:: RECORDS FOR THIS EXERCISE

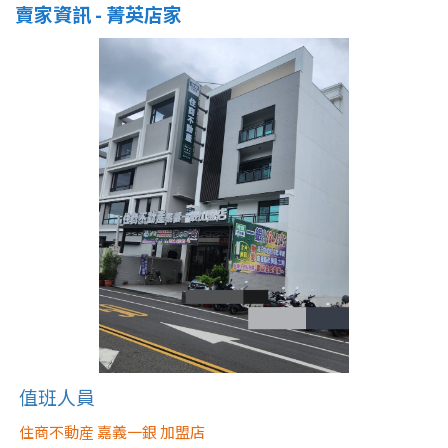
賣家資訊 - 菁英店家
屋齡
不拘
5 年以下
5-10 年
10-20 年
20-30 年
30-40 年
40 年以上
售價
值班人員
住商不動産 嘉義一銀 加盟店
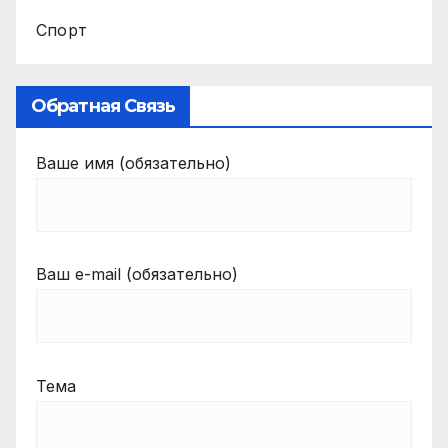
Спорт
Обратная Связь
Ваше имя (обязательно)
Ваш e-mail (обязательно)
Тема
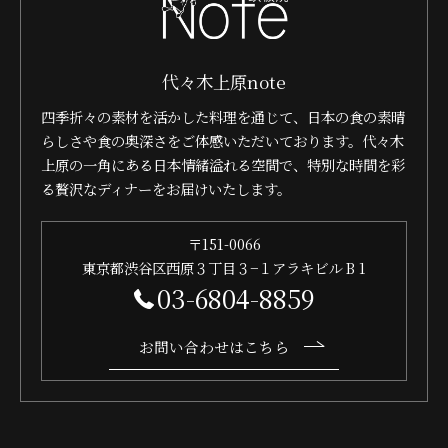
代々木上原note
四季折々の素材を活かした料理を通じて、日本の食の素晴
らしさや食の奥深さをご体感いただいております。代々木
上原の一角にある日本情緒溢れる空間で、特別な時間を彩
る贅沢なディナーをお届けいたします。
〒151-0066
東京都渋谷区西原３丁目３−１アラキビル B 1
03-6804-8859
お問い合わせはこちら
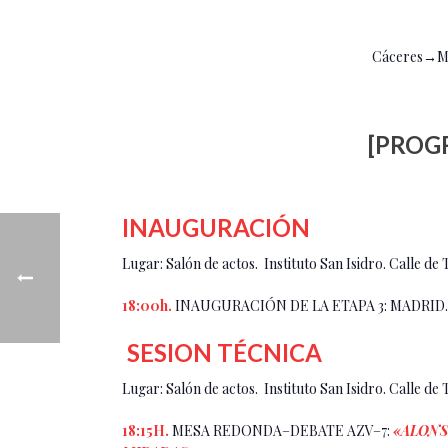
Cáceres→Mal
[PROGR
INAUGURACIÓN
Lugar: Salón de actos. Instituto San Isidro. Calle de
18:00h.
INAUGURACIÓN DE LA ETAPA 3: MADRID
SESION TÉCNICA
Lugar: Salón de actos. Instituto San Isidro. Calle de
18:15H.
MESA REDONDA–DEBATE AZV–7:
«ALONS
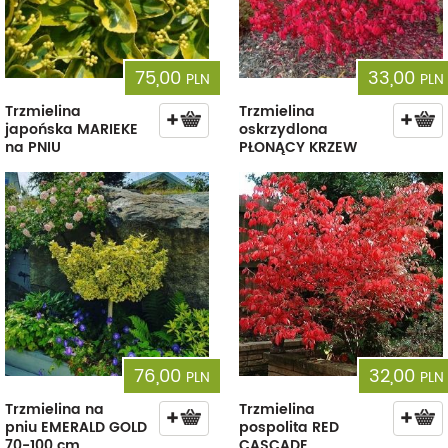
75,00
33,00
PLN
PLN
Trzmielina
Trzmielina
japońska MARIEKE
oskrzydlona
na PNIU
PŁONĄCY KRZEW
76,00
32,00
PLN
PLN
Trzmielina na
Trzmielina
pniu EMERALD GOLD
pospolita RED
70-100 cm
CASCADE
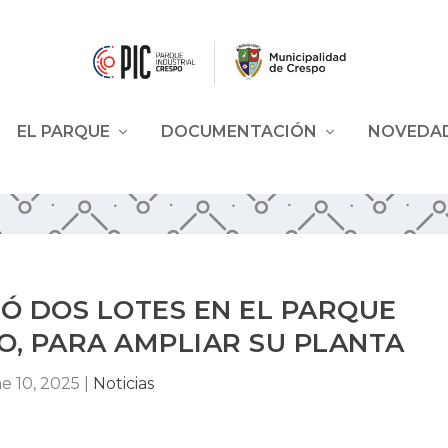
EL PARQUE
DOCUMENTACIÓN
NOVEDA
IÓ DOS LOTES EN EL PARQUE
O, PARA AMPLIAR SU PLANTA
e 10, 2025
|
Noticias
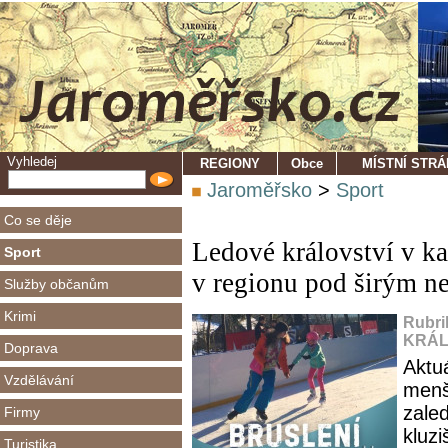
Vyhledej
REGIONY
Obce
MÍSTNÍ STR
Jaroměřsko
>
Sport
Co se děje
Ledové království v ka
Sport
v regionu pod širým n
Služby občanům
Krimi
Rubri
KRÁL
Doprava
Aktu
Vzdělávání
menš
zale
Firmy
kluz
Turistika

::::

◆ **TASK DETAILS**:
Set down every line of text in the material above, word for word and in the original order, leaving out the picture markers.

◆ **ANSWER TO THIS EXERCISE**:
賣家資訊 - 菁英店家
屋齡
不拘
5 年以下
5-10 年
10-20 年
20-30 年
30-40 年
40 年以上
售價
值班人員
住商不動産 嘉義一銀 加盟店
Спорт
Обратная Связь
Ваше имя (обязательно)
Ваш e-mail (обязательно)
Тема
代々木上原note
四季折々の素材を活かした料理を通じて、日本の食の素晴
らしさや食の奥深さをご体感いただいております。代々木
上原の一角にある日本情緒溢れる空間で、特別な時間を彩
る贅沢なディナーをお届けいたします。
〒151-0066
東京都渋谷区西原３丁目３−１アラキビル B 1
03-6804-8859
お問い合わせはこちら
Cáceres→Mal
[PROGR
INAUGURACIÓN
Lugar: Salón de actos. Instituto San Isidro. Calle de
18:00h.
INAUGURACIÓN DE LA ETAPA 3: MADRID
SESION TÉCNICA
Lugar: Salón de actos. Instituto San Isidro. Calle de
18:15H.
MESA REDONDA–DEBATE AZV–7:
«ALONS
75,00
33,00
PLN
PLN
Trzmielina
Trzmielina
japońska MARIEKE
oskrzydlona
na PNIU
PŁONĄCY KRZEW
76,00
32,00
PLN
PLN
Trzmielina na
Trzmielina
pniu EMERALD GOLD
pospolita RED
70-100 cm
CASCADE
EL PARQUE
DOCUMENTACIÓN
NOVEDA
IÓ DOS LOTES EN EL PARQUE
O, PARA AMPLIAR SU PLANTA
e 10, 2025
|
Noticias
Vyhledej
REGIONY
Obce
MÍSTNÍ STR
Jaroměřsko
>
Sport
Co se děje
Ledové království v ka
Sport
v regionu pod širým n
Služby občanům
Krimi
Rubri
KRÁL
Doprava
Aktu
Vzdělávání
menš
zale
Firmy
kluz
Turistika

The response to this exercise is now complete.